Beberapa waktu lalu Wakil Ketua DPR Fadli Zon menuding KPK bekerja sesuai pesanan sebab tidak segera menetapkan Gubernur DKI Jakarta Basuki Tjahaja Purnama ( Ahok) soal kasus pembelian lahan Sumber Waras. Namun, Ahok rupanya ikut gerah dan memberikan serangan balik.

"Terus bilangin lain kali kalau foto di belakang Donald Trump enggak usah cengar-cengir begitu bilang, malu-maluin tuh mukanya tuh," kata Ahok di Balai Kota, Jumat (11/3)

Seperti diketahui, Fadli Zon sempat menghadiri acara kampanye Donald Trump di Trump Tower, New York City, AS. Tak hanya Fadli, saat itu nampak pula mantan Ketua DPR Setya Novanto.

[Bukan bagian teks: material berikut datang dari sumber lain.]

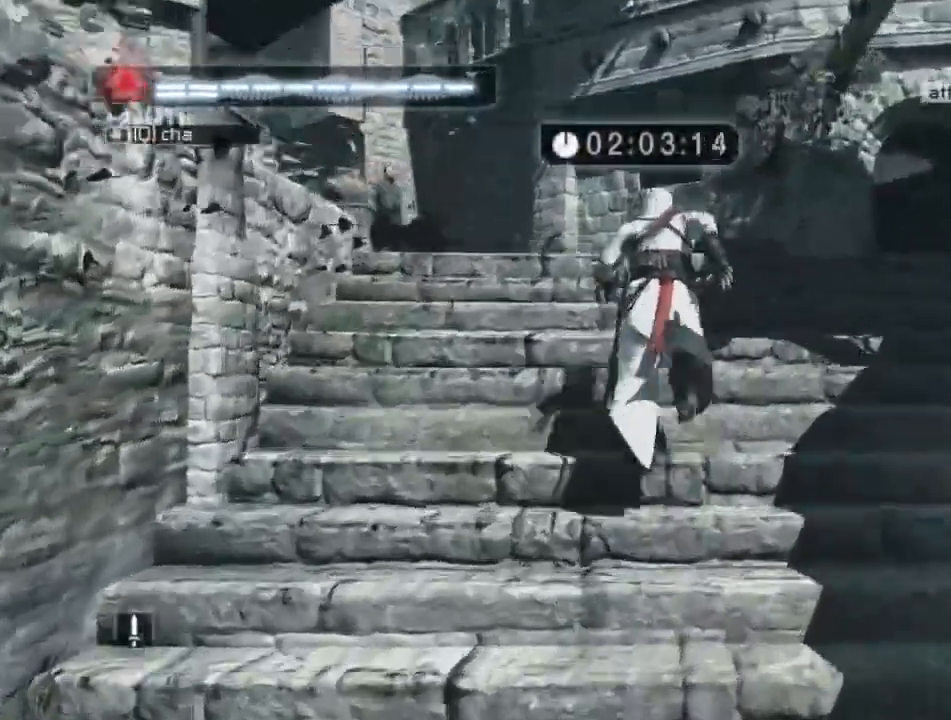
{"keys": ["shift", "space", "w"], "mouse": [], "mouse_move": "still", "events": []}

Di beberapa kesempatan, Fadli Zon kerap memuji Trump dan memberikan dukungannya kepada calon kandidat Presiden AS itu.

"Saya rasa kami menyukainya, karena dia juga berinvestasi di Indonesia. Dia memiliki beberapa proyek di Bali dan Jawa Barat. Trump adalah sahabat Indonesia," ucap Zon.

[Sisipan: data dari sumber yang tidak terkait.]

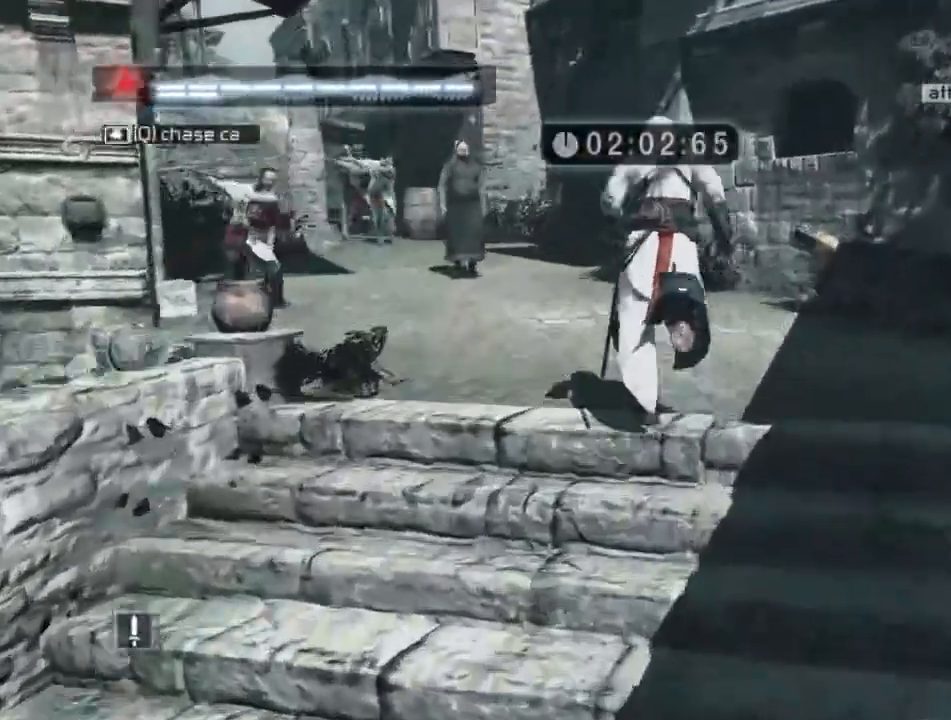
{"keys": ["shift", "space", "w"], "mouse": [], "mouse_move": "still", "events": []}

Yang terbaru, Zon mengomentari kinerja KPK dalam pengusutan dugaan kerugian negara dalam pembelian lahan Sumber Waras. Politikus Gerindra itu yakin Ahok terlibat dalam kasus ini.

"Kalau penyalahgunaan dan tindak korupsi, ini masuk dalam kategori grand corruption atau korupsi besar. Jadi saya heran kok ada pimpinan baru yang sekarang konon mengatakan tidak ada korupsi di situ. Sementara pimpinan lama bicara jelas ada tindak pidana korupsi di situ," ujar Fadli di Kompleks Parlemen, Senayan, Jakarta, Kamis (10/3).

Menanggapi tudingan Fadli tersebut, Ahok menyarakankan agar Fadli Zon memanggil KPK untuk dimintai keterangan.

"Kalau Fadli Zon merasa di KPK enggak pintar dan enggak profesional ya panggil dong, kan yang pilih KPK kan Fadli Zon dan Komisi III. Jadi suruh Fadli Zon yang terhormat, yang terhormat nih jangan nanti tersinggung lagi, anggota dewan yang terhormat, wakil ketua DPR RI mungkin bisa kasih tahu kepada KPK, korupsinya si Ahok tuh lebih besar begitu," kata Ahok, Jumat (11/3). Demikian dilansir dari berbagai sumber.